Monday, 12 January 2009 00:00 | Written by Andrew Levy
Are more costs awards now being awarded against employees, consultants and unions that waste time with futile cases, or who are contemptuous of the process? The answer is no. This despite changes.
Prior to the 2002 amendments of the LRA, a commissioner could only award costs if a party acted ‘frivolously and vexatiously’. The 2002 amendments – obviously in the hope that this would encourage costs award, took away the onus for the party applying for costs to show cause, and gave the commissioner the power to make an award “according to the requirements of law and fairness”.
It seems as if commissioners award cost in around 0.6% – 0.7% of cases, which bears little relationship to the extent of abuse of the system. Where costs are awarded however, it is not a one way street. Two thirds of the award go against the employees, but one third of the awards are against employers – which shows that their behaviour must have been outrageous in the extreme.
Anecdotally, it does appear as if the ‘ag shame’ syndrome operates in costs awards. Many commissioners feel that it is unfair to award costs against someone who has already lost their job – or is poor in the first place – but this is way beyond the jurisdiction of the commissioner in the first place. The law must take its course.
So, what you need to be doing, is arguing for costs as vigorously as you possibly can.

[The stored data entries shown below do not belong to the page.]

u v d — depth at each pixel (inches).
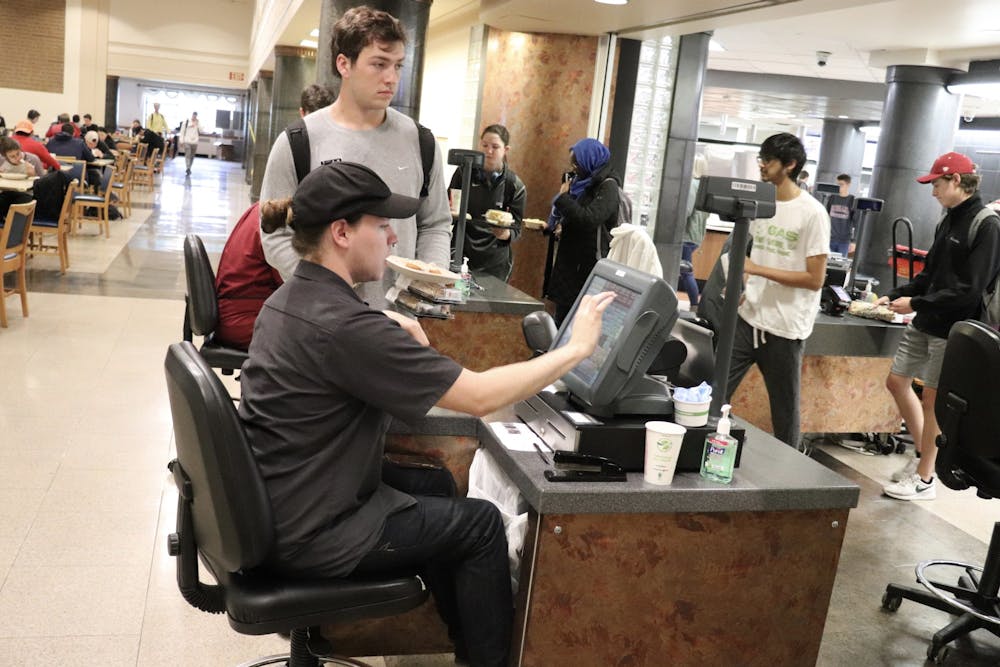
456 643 89.8
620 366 79.1
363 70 98.6
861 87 516.4
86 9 906.1
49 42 901.2
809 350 185.6
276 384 70.1
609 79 280.2
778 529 83.5
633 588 80.7
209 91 1438.2
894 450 209.9
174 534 76.7
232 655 105.0
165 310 288.2
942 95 383.9
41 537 128.2
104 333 250.7
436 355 68.7
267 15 707.4
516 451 83.7
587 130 283.7
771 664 87.0
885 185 393.4
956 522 168.1
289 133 101.6
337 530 71.6
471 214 210.2
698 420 83.5
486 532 78.0
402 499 76.2
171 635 107.7
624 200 197.9
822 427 198.8
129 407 189.6
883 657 117.6
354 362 67.8
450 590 88.7
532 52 282.4
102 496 144.0
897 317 191.3
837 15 319.0
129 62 935.7
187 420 67.2
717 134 895.1
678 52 285.9
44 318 261.1
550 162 287.3
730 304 86.7
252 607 69.9
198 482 69.2
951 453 123.2
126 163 580.7
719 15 222.2
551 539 77.2
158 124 1147.9
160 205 627.8
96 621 108.8
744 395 192.2
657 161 293.9
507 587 79.6
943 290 167.9
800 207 155.4
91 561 123.0
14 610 109.0
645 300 79.3
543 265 291.9
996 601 123.1
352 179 69.1
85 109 924.6
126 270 354.3
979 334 117.6
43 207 335.6
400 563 75.4
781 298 158.1
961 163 167.6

In the meanwhile, just for the sake of entertainment, here is a extract from one case, where the commissioner did award costs.
Can you guess who it was ………?
I therefore have no hesitation whatsoever, on the evidence and argument presented to me, in finding for the Company, and dismissing the unions application.
However, the Company requested that I consider a costs award against the Union, not only because they alleged that the referral was vexatious, but also, due to the manner in which the union parties conducted themselves.
Section 138(10) of the LRA provides that the Commissioner may make an order as to the payments of costs according to the “requirements of law and fairness”.
Having considered the request in the light of the circumstances, I have decided that in this case a costs order is appropriate. I have done so for reasons set down beneath, although I do not intend to canvass the behaviour of Mr. Mthembu exhaustively.
Mr. Mthembu is physically a large man, and has a dominant demeanor and voice. From the moment of his entry to the room he sought to take charge of the proceedings and to dominate them with his voice and his personality. Before I had even opened the proceedings or asked for opening statement he was arguing his case.
I had to repeatedly request him not to interrupt the proceedings, and in particular, not to speak in Zulu to his colleagues, often over my own voice. When an interpreter was brought into the room, she also had difficulty with Mr. Shandu who would not allow her to finish her translation, or even at one time to translate at all before he began his dialogue again.
When I asked Mr. Shandu if he had completed his cross examination of the witness Bongi Hlongwa, he said that he had, but that now his shop steward, who was in attendance would start his cross examination, after which Mr. Mthembu himself would cross examine. I explained that as he, Mr. Shandu was representing his member, I would not allow the shop steward to take part in the proceedings, especially as I had been told he was there as an observer. As it turned out, he later became a witness as well. I did however allow Mr. Mthembu to put questions, Mr. Shandu would also, from time to time, interrupt the process and begin argument with the Company representative directly.
I did explain to him that an arbitration was not the equivalent of a wage negotiation, but was more controlled, and subject to the generally accepted rules of conduct, or to the nature of the process determined by the arbitrator. I had on three occasions to explain to him the nature of contempt, and that whilst he might have no respect for me, he did need to respect the process. By and large, it seemed to have little effect.
Of equal concern however, is the fact that the matter was brought at all.
It is specifically not a rule in dismissal arbitrations that costs follow the action, and there are many reasons why this is so. Employees are entitled to their say, often where the case may turn on the subjective evaluation of what might constitute substantive fairness. It is also a fact that some employee may lie in a hearing, but this too is not held to be automatic grounds for a costs award. By and large the employee who lies, or the employer for that matter, does not help their case. Lies are usually easily detected by an experienced arbitrator, and generally, the probabilities are quite clearly to be seen.
However, in this case, where the lies were so blatant, the version so improbable as to be such that there was no real possibility that the applicants version could have been correct, or that the argument could be sustained.
Under these circumstances it is my opinion that a costs order is warranted, when looking at the requirements of law and fairness. It seems to me to be far removed from the public interest that employers should be compelled to incur significant expense and time in defending such hopeless cases, and indeed, that unions or employees should be a little more circumspect in referring such matters to the dispute resolving machinery.
I therefore award costs against the union SAEWU on the attorney and client scale, and refer this award to the taxing master in order to determine the bill of costs.”
Can you imagine the unalloyed pleasure you would have in reading one of these in your favour?